[Items listed in a dataset]
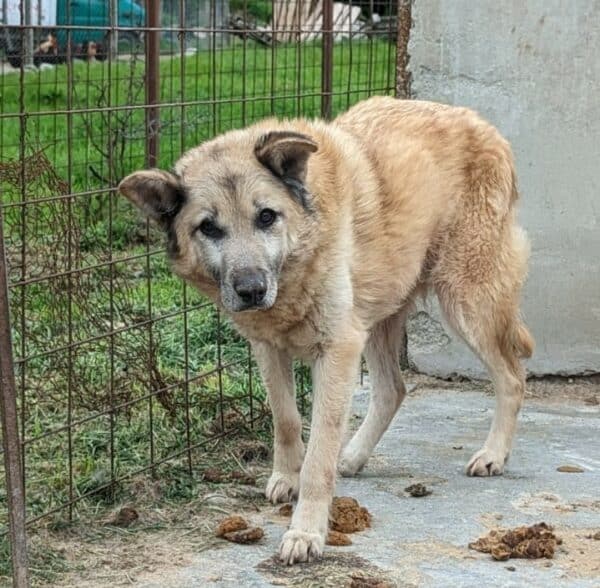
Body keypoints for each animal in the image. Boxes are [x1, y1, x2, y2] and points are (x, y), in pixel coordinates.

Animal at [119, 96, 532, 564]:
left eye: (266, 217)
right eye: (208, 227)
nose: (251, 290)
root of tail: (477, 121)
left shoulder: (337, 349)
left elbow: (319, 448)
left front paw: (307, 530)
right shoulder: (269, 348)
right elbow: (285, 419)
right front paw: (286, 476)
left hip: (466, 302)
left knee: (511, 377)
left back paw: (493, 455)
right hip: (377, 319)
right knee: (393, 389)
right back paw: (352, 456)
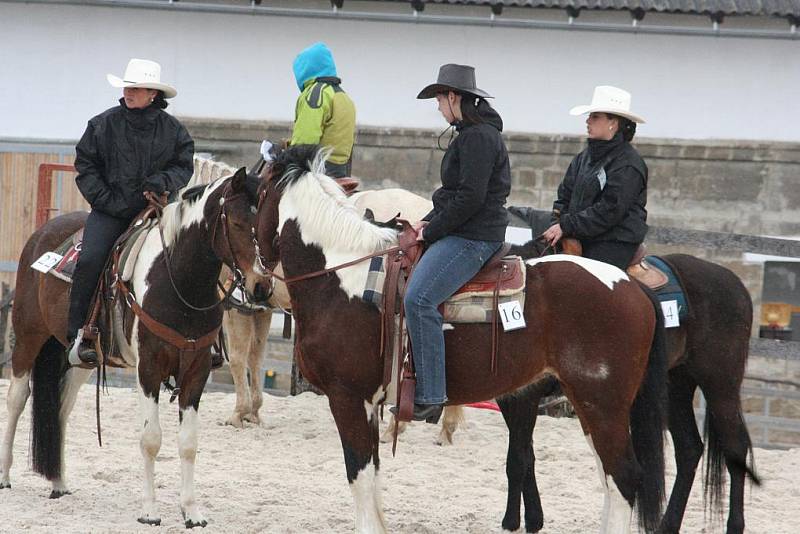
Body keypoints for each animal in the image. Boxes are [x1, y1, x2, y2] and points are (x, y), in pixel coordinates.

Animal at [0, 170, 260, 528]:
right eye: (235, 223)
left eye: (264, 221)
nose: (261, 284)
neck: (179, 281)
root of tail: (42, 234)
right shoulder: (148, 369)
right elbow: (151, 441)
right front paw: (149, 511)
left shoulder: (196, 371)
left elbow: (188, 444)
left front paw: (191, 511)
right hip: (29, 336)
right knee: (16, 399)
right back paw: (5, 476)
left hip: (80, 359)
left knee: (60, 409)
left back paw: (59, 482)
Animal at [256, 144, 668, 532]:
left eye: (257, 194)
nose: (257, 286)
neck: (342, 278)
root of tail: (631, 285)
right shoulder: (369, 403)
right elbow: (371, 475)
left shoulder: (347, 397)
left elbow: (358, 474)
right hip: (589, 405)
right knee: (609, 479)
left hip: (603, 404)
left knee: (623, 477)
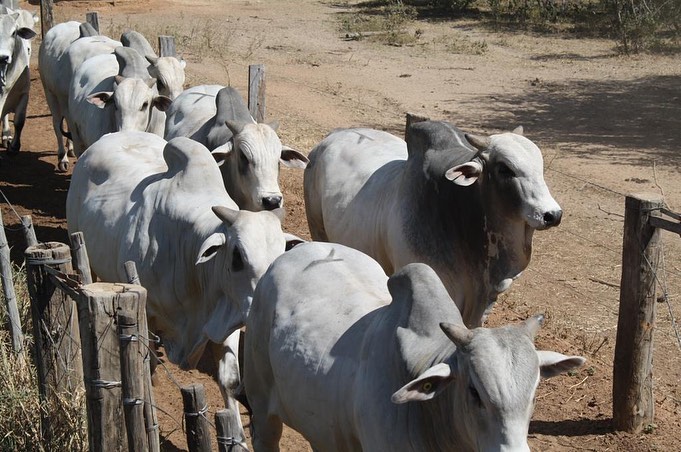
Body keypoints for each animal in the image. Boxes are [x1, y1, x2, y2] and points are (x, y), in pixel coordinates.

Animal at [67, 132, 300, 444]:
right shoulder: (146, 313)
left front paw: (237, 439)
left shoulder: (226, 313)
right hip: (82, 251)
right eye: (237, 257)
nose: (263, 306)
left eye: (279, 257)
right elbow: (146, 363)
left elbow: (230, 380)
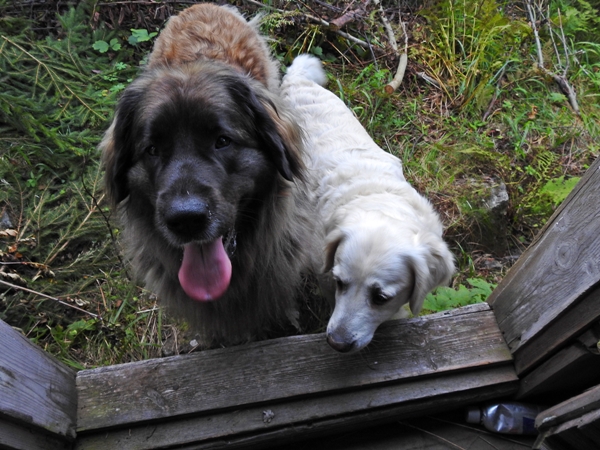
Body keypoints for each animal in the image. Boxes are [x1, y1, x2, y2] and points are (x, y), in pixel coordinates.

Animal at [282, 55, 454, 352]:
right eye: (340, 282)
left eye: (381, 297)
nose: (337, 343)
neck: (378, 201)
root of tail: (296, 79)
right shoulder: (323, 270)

PROBLEM TO SOLVE »
Reproduce every record in full. Leave out the images.

WRITTEN ANSWER »
Body keypoints for each animal in the image. Boxes are [x1, y1, x2, y2] and points are (x, y), in pixel coordinates.

Animal at [119, 96, 532, 564]:
left eye: (266, 217)
right eye: (208, 227)
nose: (251, 290)
root of tail: (477, 121)
left shoulder: (337, 349)
left elbow: (319, 448)
left front paw: (307, 530)
right shoulder: (269, 348)
right elbow: (285, 419)
right front paw: (286, 476)
left hip: (466, 302)
left knee: (511, 377)
left back paw: (493, 455)
right hip: (377, 319)
right knee: (393, 389)
right back paw: (352, 456)
Body keypoints for each animal in the image. Boxes are [x1, y1, x2, y2] and points are (x, y), in pixel coordinates.

Animal at [0, 170, 260, 528]:
right eye: (235, 223)
left eye: (264, 221)
nose: (261, 284)
neck: (179, 281)
root of tail: (42, 234)
right shoulder: (148, 369)
right elbow: (151, 441)
right front paw: (149, 511)
left shoulder: (196, 371)
left elbow: (188, 444)
left front paw: (191, 511)
right hip: (29, 336)
right knee: (16, 399)
right back paw: (5, 476)
left hip: (80, 359)
left knee: (60, 409)
left back paw: (59, 482)
Animal at [256, 144, 668, 532]:
left eye: (257, 194)
nose: (257, 286)
neck: (342, 278)
root of tail: (631, 285)
right shoulder: (369, 403)
right elbow: (371, 475)
left shoulder: (347, 397)
left elbow: (358, 474)
right hip: (589, 405)
right knee: (609, 479)
left hip: (603, 404)
left knee: (623, 477)
Body keypoints for each animal in the image. Boxes are [x1, y1, x2, y2] and points are (x, y), in pixel coordinates.

Animal at [67, 132, 300, 444]:
right shoulder: (146, 313)
left front paw: (237, 439)
left shoulder: (226, 313)
right hip: (82, 251)
right eye: (237, 257)
nose: (263, 306)
left eye: (279, 257)
right elbow: (146, 363)
left elbow: (230, 380)
Body keypoints for each animal in the image. Boxes are [x1, y1, x2, y2] and points are (x, y), in pixel coordinates.

Animal at [282, 55, 454, 352]:
right eye: (340, 282)
left eye: (381, 297)
nose: (337, 343)
neck: (378, 201)
root of tail: (296, 79)
right shoulder: (323, 270)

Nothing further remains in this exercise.